Some Solar Mysteries
Abstract
This article was inspired by the article "Is the Sun a Black Hole?" by Nassim Haramein. The article describes a collection of various anomalies related to the physics of the Sun, which I have also considered from the TGD point of view. The most important anomalies are the gamma ray anomalies and the missing nuclear matter of about 1500 Earth masses. There is also evidence that the solar surface contains a solid layer: something totally implausible in the standard atomic physics. The idea that the Sun could contain a blackhole led in the TGD framework to a refinement of the earlier model for blackhole-like objects (BHs) as maximally dense flux tube spaghettis predicting also their mass spectrum in terms of Mersenne primes and their Gaussian counterparts. The mass of the Sun and the mass which is 4/3 times the mass of the Earth belong to this spectrum. It however turned out that the TGD based model for the missing nuclear matter could assign the gamma ray anomalies to the magnetic body of the Sun consisting of monopole flux tubes. A magnetic bubble as a layer would cover the surface of the Sun and consist of closed monopole flux tube loops. One option is the analog of a dipole field containing flux tube portions along the magnetic axis from South to North and returning along the solar surface from North to South. Also the solar nucleus could contain M89nucleons.
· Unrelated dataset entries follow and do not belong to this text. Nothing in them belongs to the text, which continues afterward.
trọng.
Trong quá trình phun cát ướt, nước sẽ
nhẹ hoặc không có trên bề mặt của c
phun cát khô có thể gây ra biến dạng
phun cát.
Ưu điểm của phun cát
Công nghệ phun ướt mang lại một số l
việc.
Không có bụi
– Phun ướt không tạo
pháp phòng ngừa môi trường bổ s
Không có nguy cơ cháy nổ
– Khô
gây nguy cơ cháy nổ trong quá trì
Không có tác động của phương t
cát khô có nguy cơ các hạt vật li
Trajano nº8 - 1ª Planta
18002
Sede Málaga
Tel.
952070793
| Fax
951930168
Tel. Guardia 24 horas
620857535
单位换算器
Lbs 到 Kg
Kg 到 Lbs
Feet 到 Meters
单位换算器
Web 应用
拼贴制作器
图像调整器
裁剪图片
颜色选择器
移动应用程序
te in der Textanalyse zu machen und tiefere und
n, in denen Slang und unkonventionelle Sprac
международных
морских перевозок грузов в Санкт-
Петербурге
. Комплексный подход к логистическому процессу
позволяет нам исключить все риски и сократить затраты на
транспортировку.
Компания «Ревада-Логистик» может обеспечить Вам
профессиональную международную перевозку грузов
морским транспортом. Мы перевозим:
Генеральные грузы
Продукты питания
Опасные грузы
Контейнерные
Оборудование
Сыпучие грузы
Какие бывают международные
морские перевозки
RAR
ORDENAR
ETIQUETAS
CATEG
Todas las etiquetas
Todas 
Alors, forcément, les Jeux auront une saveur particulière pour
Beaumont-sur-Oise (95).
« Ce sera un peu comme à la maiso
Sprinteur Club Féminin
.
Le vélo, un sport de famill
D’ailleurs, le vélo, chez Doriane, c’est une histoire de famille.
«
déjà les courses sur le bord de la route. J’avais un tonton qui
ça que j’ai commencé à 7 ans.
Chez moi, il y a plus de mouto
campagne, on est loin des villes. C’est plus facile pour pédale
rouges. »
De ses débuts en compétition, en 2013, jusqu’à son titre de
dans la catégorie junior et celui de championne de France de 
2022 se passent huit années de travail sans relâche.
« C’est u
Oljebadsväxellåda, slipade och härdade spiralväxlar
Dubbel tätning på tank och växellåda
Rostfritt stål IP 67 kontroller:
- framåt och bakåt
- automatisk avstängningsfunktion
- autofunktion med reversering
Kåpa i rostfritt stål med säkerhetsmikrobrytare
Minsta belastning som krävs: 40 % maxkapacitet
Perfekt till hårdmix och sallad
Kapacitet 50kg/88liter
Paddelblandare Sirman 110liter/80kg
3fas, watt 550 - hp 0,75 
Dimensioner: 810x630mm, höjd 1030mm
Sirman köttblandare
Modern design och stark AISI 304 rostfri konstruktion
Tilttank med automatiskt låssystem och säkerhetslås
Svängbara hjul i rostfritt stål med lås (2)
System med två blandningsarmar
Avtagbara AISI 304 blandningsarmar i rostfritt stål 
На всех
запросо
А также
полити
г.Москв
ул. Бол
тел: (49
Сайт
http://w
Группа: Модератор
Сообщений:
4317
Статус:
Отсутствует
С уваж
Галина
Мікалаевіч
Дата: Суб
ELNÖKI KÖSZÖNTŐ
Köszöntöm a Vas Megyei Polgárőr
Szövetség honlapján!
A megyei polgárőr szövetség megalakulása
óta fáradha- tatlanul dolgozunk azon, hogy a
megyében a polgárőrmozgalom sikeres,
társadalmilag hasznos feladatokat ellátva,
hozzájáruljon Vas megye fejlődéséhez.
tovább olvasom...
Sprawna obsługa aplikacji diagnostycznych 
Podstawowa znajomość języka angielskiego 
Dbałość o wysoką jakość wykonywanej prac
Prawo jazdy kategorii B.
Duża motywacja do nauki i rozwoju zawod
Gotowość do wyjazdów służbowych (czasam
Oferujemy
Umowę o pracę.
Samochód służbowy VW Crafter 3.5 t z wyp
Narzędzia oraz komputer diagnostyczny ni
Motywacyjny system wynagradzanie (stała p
The flux tubes could carry M89 nucleons with a mass, which is 512 times the mass of the ordinary nucleon. They could be characterized by the gravitational Planck constant of the Sun with gravitational Compton length equal to RE/2 for all particles RE/2 refers to the Earth radius). Intriguingly, the Sunspot size is of the order of RE/2. This flux tube structure, predicted to have a mass of order 1500ME would correspond to one dark M89 nucleon per the Compton volume of the ordinary M89 nucleon so that the analog of supra phase with very large overlap between wave functions would be in question.